PROBLEM. Reproduce the lines below exactly. Skip images.

___ TASK INPUT

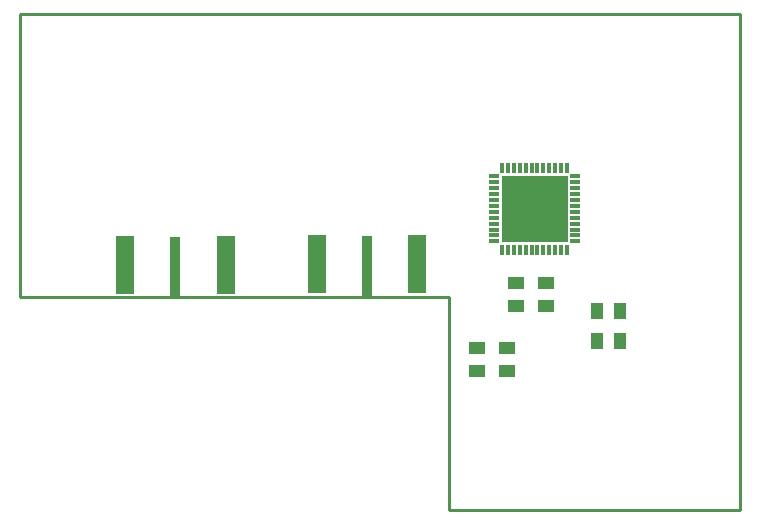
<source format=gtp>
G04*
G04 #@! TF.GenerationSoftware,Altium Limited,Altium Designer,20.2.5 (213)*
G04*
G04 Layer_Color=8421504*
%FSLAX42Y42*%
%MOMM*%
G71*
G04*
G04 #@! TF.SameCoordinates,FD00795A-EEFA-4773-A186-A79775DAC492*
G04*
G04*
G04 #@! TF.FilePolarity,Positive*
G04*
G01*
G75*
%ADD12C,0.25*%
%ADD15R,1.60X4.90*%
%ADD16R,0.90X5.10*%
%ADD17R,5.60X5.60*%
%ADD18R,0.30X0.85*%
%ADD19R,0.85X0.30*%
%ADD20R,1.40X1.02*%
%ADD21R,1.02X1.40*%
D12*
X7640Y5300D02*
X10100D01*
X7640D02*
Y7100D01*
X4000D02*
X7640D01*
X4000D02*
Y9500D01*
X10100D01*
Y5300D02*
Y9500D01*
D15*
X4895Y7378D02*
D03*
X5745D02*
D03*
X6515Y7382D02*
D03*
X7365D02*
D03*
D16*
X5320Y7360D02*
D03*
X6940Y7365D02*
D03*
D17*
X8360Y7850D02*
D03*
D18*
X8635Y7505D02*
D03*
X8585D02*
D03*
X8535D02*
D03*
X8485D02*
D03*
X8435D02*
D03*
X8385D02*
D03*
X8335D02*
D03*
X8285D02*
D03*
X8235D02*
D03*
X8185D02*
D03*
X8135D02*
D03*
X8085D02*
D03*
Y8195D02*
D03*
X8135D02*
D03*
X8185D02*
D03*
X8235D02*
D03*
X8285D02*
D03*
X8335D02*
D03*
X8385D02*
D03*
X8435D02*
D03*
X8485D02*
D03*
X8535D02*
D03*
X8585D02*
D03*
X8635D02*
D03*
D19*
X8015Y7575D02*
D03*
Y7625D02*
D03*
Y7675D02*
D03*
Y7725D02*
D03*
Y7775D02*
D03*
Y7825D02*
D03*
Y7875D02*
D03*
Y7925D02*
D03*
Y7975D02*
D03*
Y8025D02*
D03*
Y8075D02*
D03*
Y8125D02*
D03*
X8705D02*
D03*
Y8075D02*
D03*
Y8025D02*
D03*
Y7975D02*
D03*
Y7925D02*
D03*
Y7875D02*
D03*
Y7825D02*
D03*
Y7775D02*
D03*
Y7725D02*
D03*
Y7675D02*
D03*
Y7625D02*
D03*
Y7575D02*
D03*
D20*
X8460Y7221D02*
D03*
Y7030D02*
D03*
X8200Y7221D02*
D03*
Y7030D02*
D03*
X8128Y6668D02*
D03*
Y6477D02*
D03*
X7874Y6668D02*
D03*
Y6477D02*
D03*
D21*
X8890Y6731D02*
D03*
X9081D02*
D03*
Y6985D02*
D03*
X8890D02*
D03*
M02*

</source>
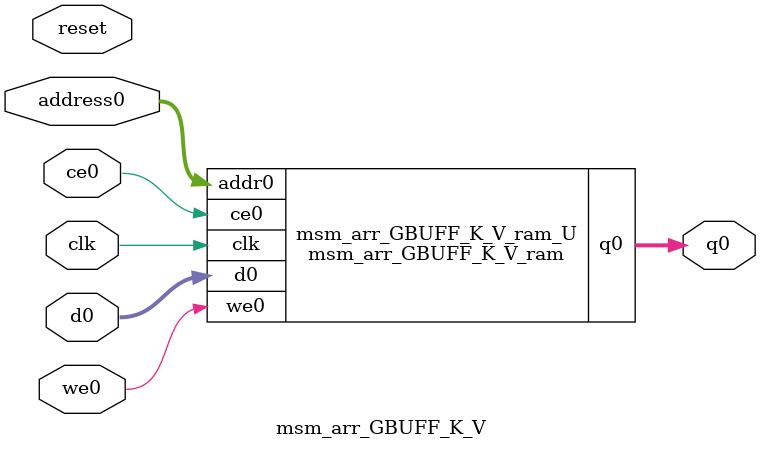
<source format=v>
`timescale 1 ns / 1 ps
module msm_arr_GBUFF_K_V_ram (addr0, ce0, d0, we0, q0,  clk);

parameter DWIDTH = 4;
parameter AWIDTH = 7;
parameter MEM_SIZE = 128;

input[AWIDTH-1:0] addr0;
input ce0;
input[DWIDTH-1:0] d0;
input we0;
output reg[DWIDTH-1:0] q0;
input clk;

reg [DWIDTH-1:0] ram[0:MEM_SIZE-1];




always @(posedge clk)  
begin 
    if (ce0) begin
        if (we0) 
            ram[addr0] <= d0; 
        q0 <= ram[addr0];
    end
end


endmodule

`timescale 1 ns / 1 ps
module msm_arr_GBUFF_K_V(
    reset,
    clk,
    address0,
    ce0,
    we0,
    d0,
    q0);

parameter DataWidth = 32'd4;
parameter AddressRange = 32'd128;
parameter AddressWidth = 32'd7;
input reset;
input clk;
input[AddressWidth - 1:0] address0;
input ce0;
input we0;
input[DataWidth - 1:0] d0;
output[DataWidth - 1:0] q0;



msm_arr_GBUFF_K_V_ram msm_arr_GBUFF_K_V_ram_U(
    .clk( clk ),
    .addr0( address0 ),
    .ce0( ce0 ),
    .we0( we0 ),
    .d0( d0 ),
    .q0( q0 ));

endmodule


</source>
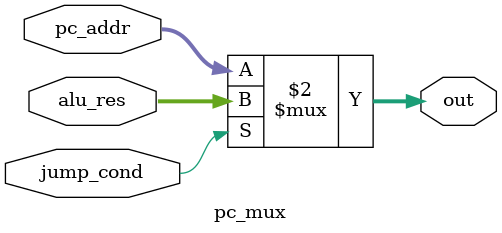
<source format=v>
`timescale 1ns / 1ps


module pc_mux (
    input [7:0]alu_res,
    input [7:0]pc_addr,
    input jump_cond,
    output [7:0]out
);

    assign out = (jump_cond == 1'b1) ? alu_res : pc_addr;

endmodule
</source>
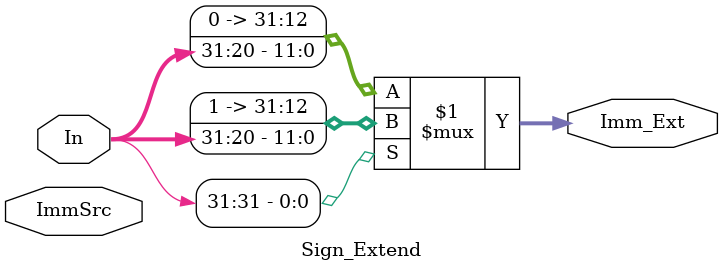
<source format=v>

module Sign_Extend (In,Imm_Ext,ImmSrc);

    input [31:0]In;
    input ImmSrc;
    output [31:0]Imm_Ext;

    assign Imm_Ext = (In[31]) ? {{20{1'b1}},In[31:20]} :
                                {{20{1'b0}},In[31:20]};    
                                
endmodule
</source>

______

PROBLEM SOLUTION.
<source format=gtp>
G04*
G04 #@! TF.GenerationSoftware,Altium Limited,Altium Designer,20.2.5 (213)*
G04*
G04 Layer_Color=8421504*
%FSLAX42Y42*%
%MOMM*%
G71*
G04*
G04 #@! TF.SameCoordinates,FD00795A-EEFA-4773-A186-A79775DAC492*
G04*
G04*
G04 #@! TF.FilePolarity,Positive*
G04*
G01*
G75*
%ADD12C,0.25*%
%ADD15R,1.60X4.90*%
%ADD16R,0.90X5.10*%
%ADD17R,5.60X5.60*%
%ADD18R,0.30X0.85*%
%ADD19R,0.85X0.30*%
%ADD20R,1.40X1.02*%
%ADD21R,1.02X1.40*%
D12*
X7640Y5300D02*
X10100D01*
X7640D02*
Y7100D01*
X4000D02*
X7640D01*
X4000D02*
Y9500D01*
X10100D01*
Y5300D02*
Y9500D01*
D15*
X4895Y7378D02*
D03*
X5745D02*
D03*
X6515Y7382D02*
D03*
X7365D02*
D03*
D16*
X5320Y7360D02*
D03*
X6940Y7365D02*
D03*
D17*
X8360Y7850D02*
D03*
D18*
X8635Y7505D02*
D03*
X8585D02*
D03*
X8535D02*
D03*
X8485D02*
D03*
X8435D02*
D03*
X8385D02*
D03*
X8335D02*
D03*
X8285D02*
D03*
X8235D02*
D03*
X8185D02*
D03*
X8135D02*
D03*
X8085D02*
D03*
Y8195D02*
D03*
X8135D02*
D03*
X8185D02*
D03*
X8235D02*
D03*
X8285D02*
D03*
X8335D02*
D03*
X8385D02*
D03*
X8435D02*
D03*
X8485D02*
D03*
X8535D02*
D03*
X8585D02*
D03*
X8635D02*
D03*
D19*
X8015Y7575D02*
D03*
Y7625D02*
D03*
Y7675D02*
D03*
Y7725D02*
D03*
Y7775D02*
D03*
Y7825D02*
D03*
Y7875D02*
D03*
Y7925D02*
D03*
Y7975D02*
D03*
Y8025D02*
D03*
Y8075D02*
D03*
Y8125D02*
D03*
X8705D02*
D03*
Y8075D02*
D03*
Y8025D02*
D03*
Y7975D02*
D03*
Y7925D02*
D03*
Y7875D02*
D03*
Y7825D02*
D03*
Y7775D02*
D03*
Y7725D02*
D03*
Y7675D02*
D03*
Y7625D02*
D03*
Y7575D02*
D03*
D20*
X8460Y7221D02*
D03*
Y7030D02*
D03*
X8200Y7221D02*
D03*
Y7030D02*
D03*
X8128Y6668D02*
D03*
Y6477D02*
D03*
X7874Y6668D02*
D03*
Y6477D02*
D03*
D21*
X8890Y6731D02*
D03*
X9081D02*
D03*
Y6985D02*
D03*
X8890D02*
D03*
M02*

</source>
<source format=v>
`timescale 1 ns / 1 ps
module msm_arr_GBUFF_K_V_ram (addr0, ce0, d0, we0, q0,  clk);

parameter DWIDTH = 4;
parameter AWIDTH = 7;
parameter MEM_SIZE = 128;

input[AWIDTH-1:0] addr0;
input ce0;
input[DWIDTH-1:0] d0;
input we0;
output reg[DWIDTH-1:0] q0;
input clk;

reg [DWIDTH-1:0] ram[0:MEM_SIZE-1];




always @(posedge clk)  
begin 
    if (ce0) begin
        if (we0) 
            ram[addr0] <= d0; 
        q0 <= ram[addr0];
    end
end


endmodule

`timescale 1 ns / 1 ps
module msm_arr_GBUFF_K_V(
    reset,
    clk,
    address0,
    ce0,
    we0,
    d0,
    q0);

parameter DataWidth = 32'd4;
parameter AddressRange = 32'd128;
parameter AddressWidth = 32'd7;
input reset;
input clk;
input[AddressWidth - 1:0] address0;
input ce0;
input we0;
input[DataWidth - 1:0] d0;
output[DataWidth - 1:0] q0;



msm_arr_GBUFF_K_V_ram msm_arr_GBUFF_K_V_ram_U(
    .clk( clk ),
    .addr0( address0 ),
    .ce0( ce0 ),
    .we0( we0 ),
    .d0( d0 ),
    .q0( q0 ));

endmodule


</source>
<source format=v>
`timescale 1ns / 1ps


module pc_mux (
    input [7:0]alu_res,
    input [7:0]pc_addr,
    input jump_cond,
    output [7:0]out
);

    assign out = (jump_cond == 1'b1) ? alu_res : pc_addr;

endmodule
</source>
<source format=v>

module Sign_Extend (In,Imm_Ext,ImmSrc);

    input [31:0]In;
    input ImmSrc;
    output [31:0]Imm_Ext;

    assign Imm_Ext = (In[31]) ? {{20{1'b1}},In[31:20]} :
                                {{20{1'b0}},In[31:20]};    
                                
endmodule
</source>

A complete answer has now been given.